Some have suggested that the most effective way to act against strong market forces is to introduce equally strong dollar incentives. Cash rewards for turning in criminals work this way. If a reward is high enough, even a person's best friend will turn him in. Sometimes large cash penalties will have an effect in reducing crime. If drug buyers knew that they could lose their car or face a fine of one hundred times the value of their purchase, their enthusiasm for drugs would cool. Some would argue that such penalties are out of line with their drug purchase. But if such a program resulted in less drug activity, a community might think the penalties worth it. They would bring in big revenue, rather than be a big cost like typical drug enforcement. And they would actually reduce demand for drugs, cutting the profits of drug dealers.

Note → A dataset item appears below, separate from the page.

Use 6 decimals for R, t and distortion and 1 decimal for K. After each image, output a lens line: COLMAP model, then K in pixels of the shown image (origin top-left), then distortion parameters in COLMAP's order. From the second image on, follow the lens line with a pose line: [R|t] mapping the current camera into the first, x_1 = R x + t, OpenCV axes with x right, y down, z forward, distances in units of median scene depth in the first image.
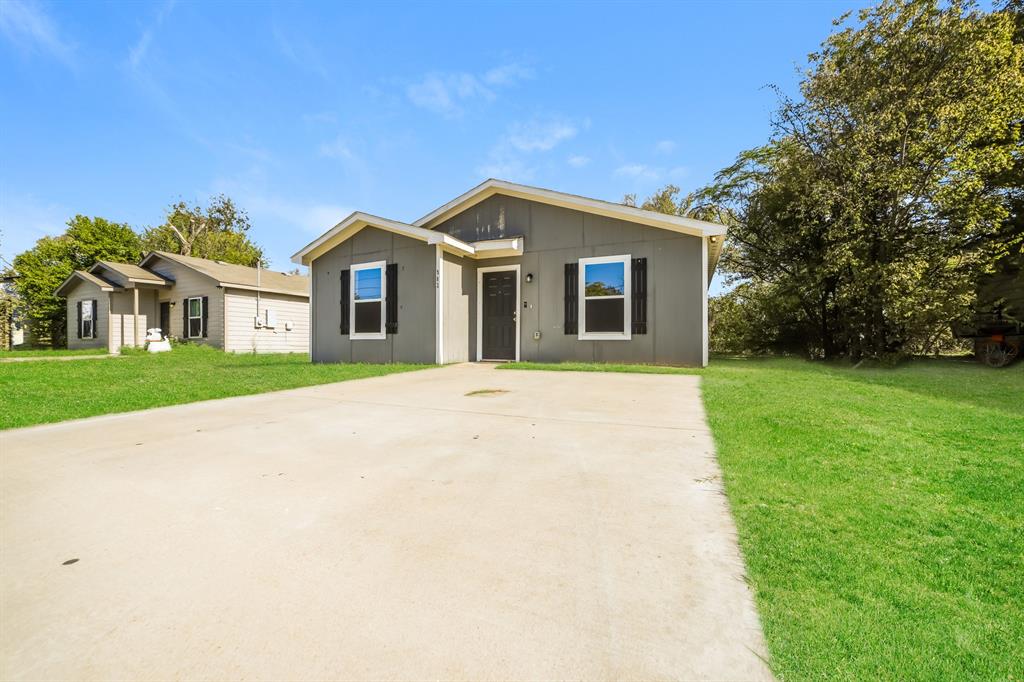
lens RADIAL K [[411.3, 0, 517.1], [0, 411.3, 339.9], [0, 0, 1]] dist [-0.022496, 0.001409]
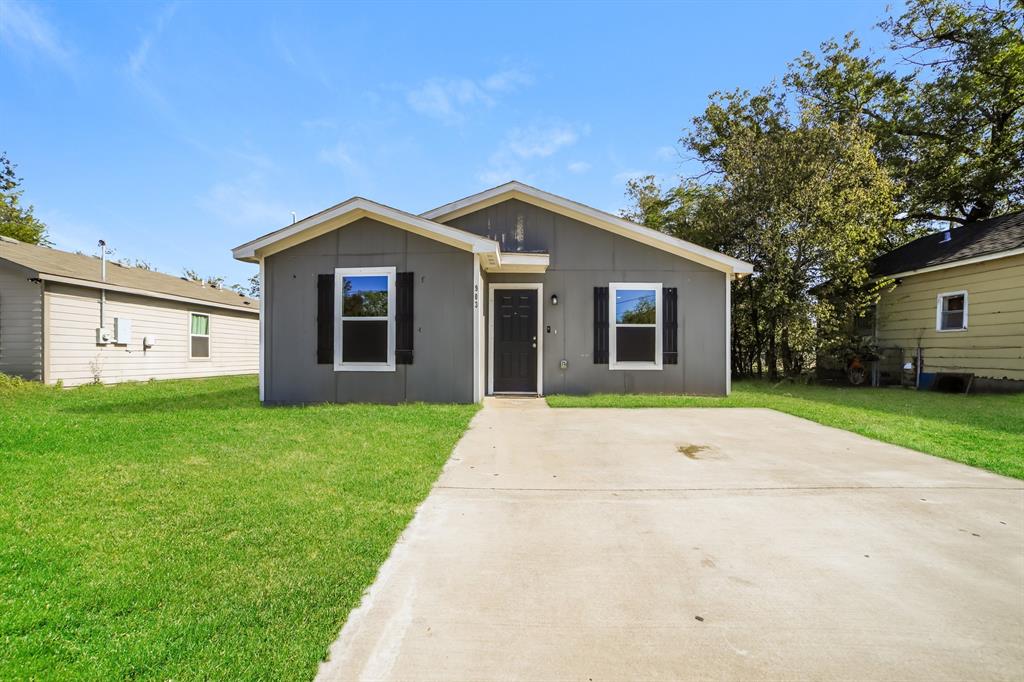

One radical idea that has been proposed is to legalize drugs. Only a few people argue for such a step. They point out that the re-legalization of alcohol in 1933 did sharply reduce gangster activities. People faced less danger of getting ill on homemade booze. The government taxed alcohol to collect some of the profits that gangsters had made. The tax has kept up the price of liquor, discouraging some drinking. Similar arguments are made for legalizing drugs. But many people fear that the use of drugs would increase if they were made legal. They worry that readily available narcotics could lead more people to become addicted, hurting their effectiveness at home and at work.
In summary, three main approaches have been recommended for
fighting the problems caused by illegal drugs:
1. Increased enforcement of drug laws (reduce supply)
2. Increased programs to discourage the use of drugs (reduce demand)
3. Legalize drugs (make the market freer)
What approach(es) do you feel will work best?
Chapter III CRIME: Reducing its frequency and cost
Crime doesn't pay. Or does it? Many types of crime, like selling drugs, are really a kind of business. Unfortunately those illegal enterprises do pay, often handsomely.
The word crime covers a wide variety of activities. For analysis, it is helpful to split crime into two groups: activities related to an illegal way of making money (including related violence) and secondly, crimes of passion.